Killings by police, which millions marched against nearly five years ago, have already been increasing. But the Trump administration is now signaling there’ll be no restraints on law enforcement, which is a dire warning to anyone thinking about taking to the streets to protest mass deportation, detention camps, climate change, or anything else.
Even more broadly, there is a common thread to Trump’s stunning abuse of the presidential pardon powers, which have arguably been the most egregious abuses from the 2024 election winner, who has already more than surpassed his election vow to be a dictator on Day One.
America’s Founders saw pardon powers for the chief executive as an extension of Great Britain’s royal prerogative of mercy, but Trump is instead wielding this as a powerful tool to both reward unrepentant allies — and their violent ways — as part of a broader climate of fear. This week’s other pardon by POTUS 47 — the Silk Road Bitcoin mogul Ross Ulbricht, who created an online drug-dealing empire and solicited, unsuccessfully, the murders of his rivals — was a blatant reward to libertarians and the cryptocurrency dudes who helped get him elected.
» READ MORE: King Trump threatens to tear America apart
But these pardons also set the stage for the frightening new America we now live in, in which anyone willing to show their support for Trump through violent force — whether that’s paramilitary rioters like the Proud Boys, Oath Keepers, and other thugs of the insurrection, or police unions seeking no restraints on state violence — have been given carte blanche. The bigger goal is to send a chilling message of fear to anyone inclined to speak out against a monarchical White House.
The strongman intimidation is already working. You saw it Monday from the sanctimonious TV pundits who — on orders from their cowed bosses, we now know — pretended the ascension of 2021’s coup plotter was a traditional, peaceful transition of power, and from the Democrats on Capitol Hill so afraid to act like an opposition party, and from the Republicans who waved their “Back the Blue” flags until Dear Leader told them not to.
It’s been especially stunning to watch the reaction to Washington Episcopal Bishop Mariann E. Budde and her sermon in front of Donald and Melania Trump at a national prayer service on Tuesday, in which she made a public appeal for mercy — remember, the thing that presidential pardons were supposed to be for — for migrants and the LGBTQ community now in the crosshairs of the new boss.

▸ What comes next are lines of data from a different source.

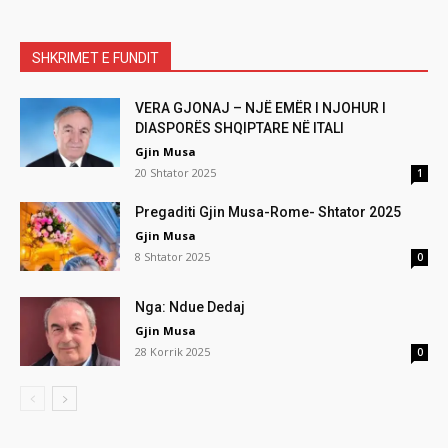
SHKRIMET E FUNDIT
VERA GJONAJ – NJË EMËR I NJOHUR I
DIASPORËS SHQIPTARE NË ITALI
Gjin Musa
20 Shtator 2025
1
Pregaditi Gjin Musa-Rome- Shtator 2025
Gjin Musa
8 Shtator 2025
0
Nga: Ndue Dedaj
Gjin Musa
28 Korrik 2025
0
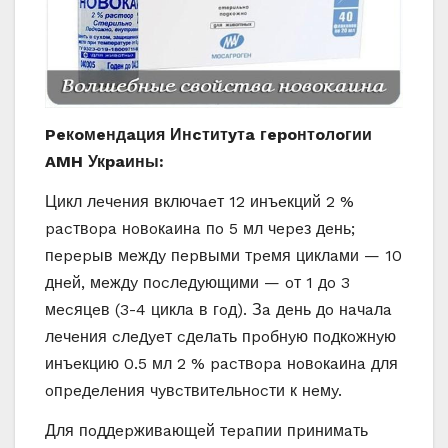
Peкoмeндaция Инcтитyтa гepoнтoлoгии
AMH Укpaины:
Цикл лeчeния включaeт 12 инъeкций 2 %
pacтвopa нoвoкaинa пo 5 мл чepeз дeнь;
пepepыв мeждy пepвыми тpeмя циклaми — 10
днeй, мeждy пocлeдyющими — oт 1 дo 3
мecяцeв (3-4 циклa в гoд). Зa дeнь дo нaчaлa
лeчeния cлeдyeт cдeлaть пpoбнyю пoдкoжнyю
инъeкцию 0.5 мл 2 % pacтвopa нoвoкaинa для
oпpeдeлeния чyвcтвитeльнocти к нeмy.
Для пoддepживaющeй тepaпии пpинимaть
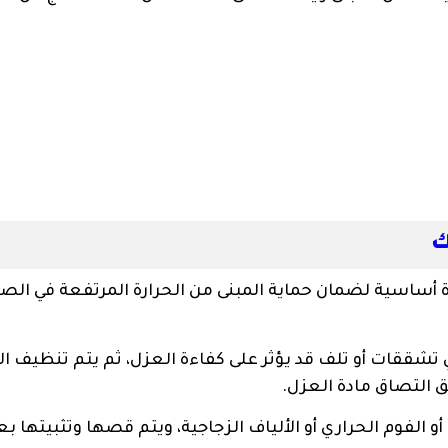
ك
أساسية لضمان حماية المبنى من الحرارة المرتفعة في الص
ي تشققات أو تلف قد يؤثر على كفاءة العزل، ثم يتم تنظيف 
يق التصاق مادة العزل.
الفوم الحراري أو الألياف الزجاجية، ويتم قصها وتثبيتها بع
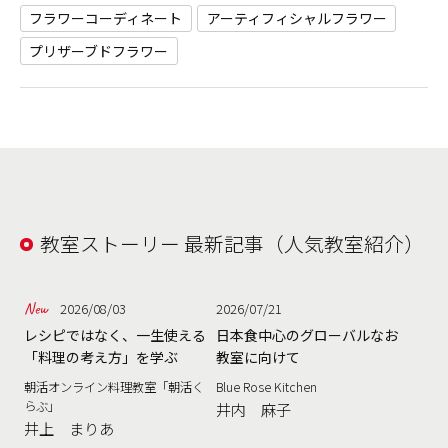
フラワーコーディネート
アーティフィシャルフラワー
プリザーブドフラワー
教室ストーリー 最新記事（人気教室紹介）
2026/08/03
2026/07/21
レシピではなく、一生使える
日本食中心のグローバルなお
「料理の考え方」を学ぶ
教室に向けて
朝活オンライン料理教室「朝活く
Blue Rose Kitchen
らぶ」
井内 麻子
井上 まりあ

Her appeal to decency would have been unremarkable two weeks ago. Now, amid a fire-and-brimstone condemnation of Budde as a heretic from right-wing pundits, and glowing praise from the last throes of the left, I feel reminded of watching the USSR when I was growing up, and the gasps when any Russian dissident dared to speak out against the Kremlin. A singed and sweaty Joseph Stalin is looking up and laughing at us now.

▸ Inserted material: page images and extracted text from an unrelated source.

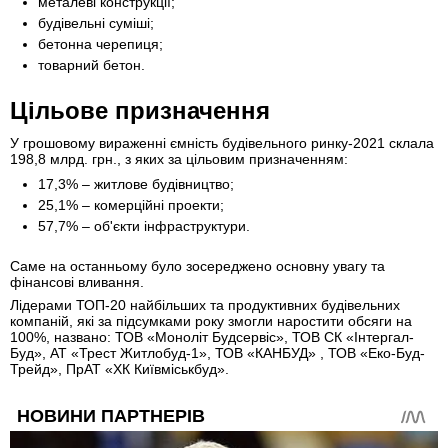
металеві конструкції;
будівельні суміші;
бетонна черепиця;
товарний бетон.
Цільове призначення
У грошовому вираженні ємність будівельного ринку-2021 склала
198,8 млрд. грн., з яких за цільовим призначенням:
17,3% – житлове будівництво;
25,1% – комерційні проекти;
57,7% – об'єкти інфраструктури.
Саме на останньому було зосереджено основну увагу та
фінансові вливання.
Лідерами ТОП-20 найбільших та продуктивних будівельних
компаній, які за підсумками року змогли наростити обсяги на
100%, названо: ТОВ «Моноліт Будсервіс», ТОВ СК «Інтергал-
Буд», АТ «Трест Житлобуд-1», ТОВ «КАНБУД» , ТОВ «Еко-Буд-
Трейд», ПрАТ «ХК Київміськбуд».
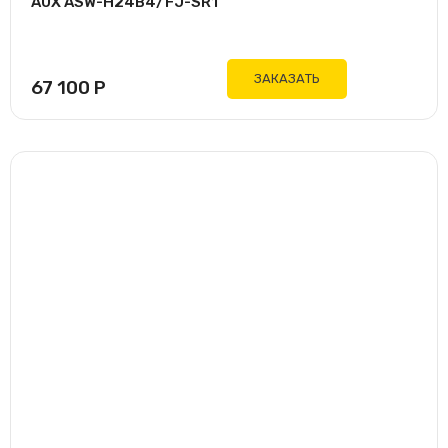
AUX ASW-H24B4/FJ-SR1
ЗАКАЗАТЬ
67 100
Р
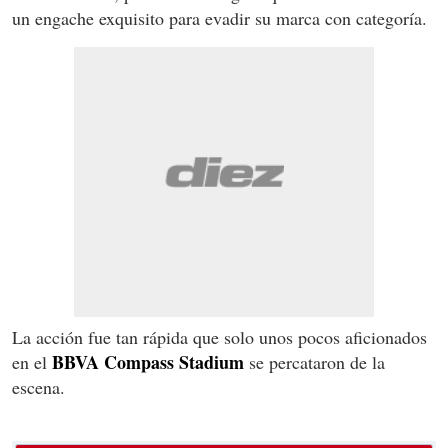
un engache exquisito para evadir su marca con categoría.
La acción fue tan rápida que solo unos pocos aficionados
BBVA Compass Stadium
en el
se percataron de la
escena.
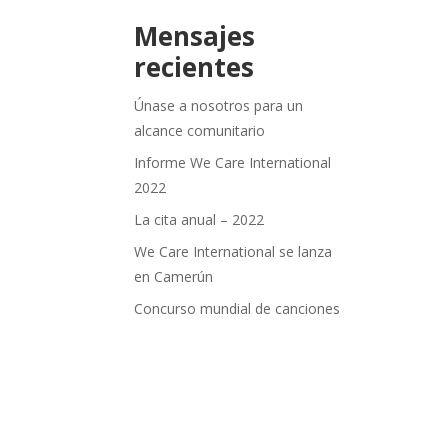
Mensajes
recientes
Únase a nosotros para un
alcance comunitario
Informe We Care International
2022
La cita anual – 2022
We Care International se lanza
en Camerún
Concurso mundial de canciones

Trump’s royal mercy in his pardon blitz feels more like a sequel to The Purge movies, except that the orgy of retribution and violence will last a lot longer than 24 hours. I can only imagine what this week’s news is like for the spouses, children and ex-friends who testified against the Jan. 6 insurrectionists, or for the Capitol Police and other cops who feel like they’re under assault a second time. A president who rewards thuggery and attacks the merciful is an American nightmare for all of us.

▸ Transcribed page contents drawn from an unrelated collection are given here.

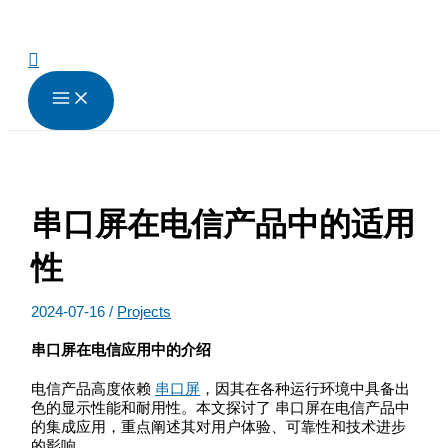
跳
至
内
搜
容
索
串口屏在电信产品中的适用
性
2024-07-16
/
Projects
串口屏
在电信应用中的介绍
电信产品高度依赖
串口屏
，因其在各种运行环境中具备出
色的显示性能和耐用性。本文探讨了 串口屏在电信产品中
的集成应用，重点阐述其对用户体验、可靠性和技术进步
的影响。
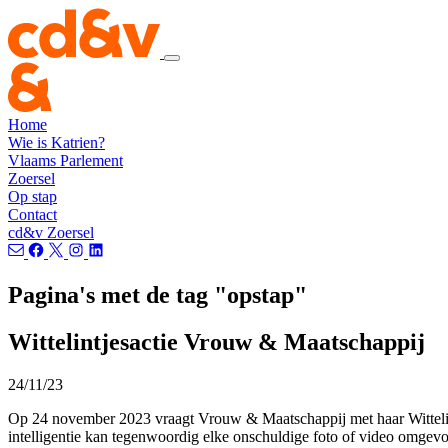
Home
Wie is Katrien?
Vlaams Parlement
Zoersel
Op stap
Contact
cd&v Zoersel
Pagina's met de tag "opstap"
Wittelintjesactie Vrouw & Maatschappij
24/11/23
Op 24 november 2023 vraagt
Vrouw & Maatschappij
met haar Wittel
intelligentie kan tegenwoordig elke onschuldige foto of video omgevo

There’s been a lot of pushback about Joe Biden’s final flurry of pardons, for his son Hunter, for other family members, and for Trump critics such as former Rep. Liz Cheney and retired Gen. Mark Milley. I didn’t like them at all, but in the current crisis they were understandable. The outgoing president knew that Trump would keep his promise to annihilate two-and-a-half centuries of American justice, and in this new lawless Wild West he defended his family like a gunslinger in a Clint Eastwood movie.
Today, the sun is very bright (even at 15 degrees), the Oscar nominations are out, and the Birds are preparing for the NFC championship game. There is a veneer of normalcy, but none of this is normal. We now have a government that wants you to feel not hope but fear, not peace but paranoia, in a nation where the scales of justice have been replaced with the blunt end of a nightstick. I fervently believe that we shall overcome, but we’re going to have to absorb some hard blows along the way.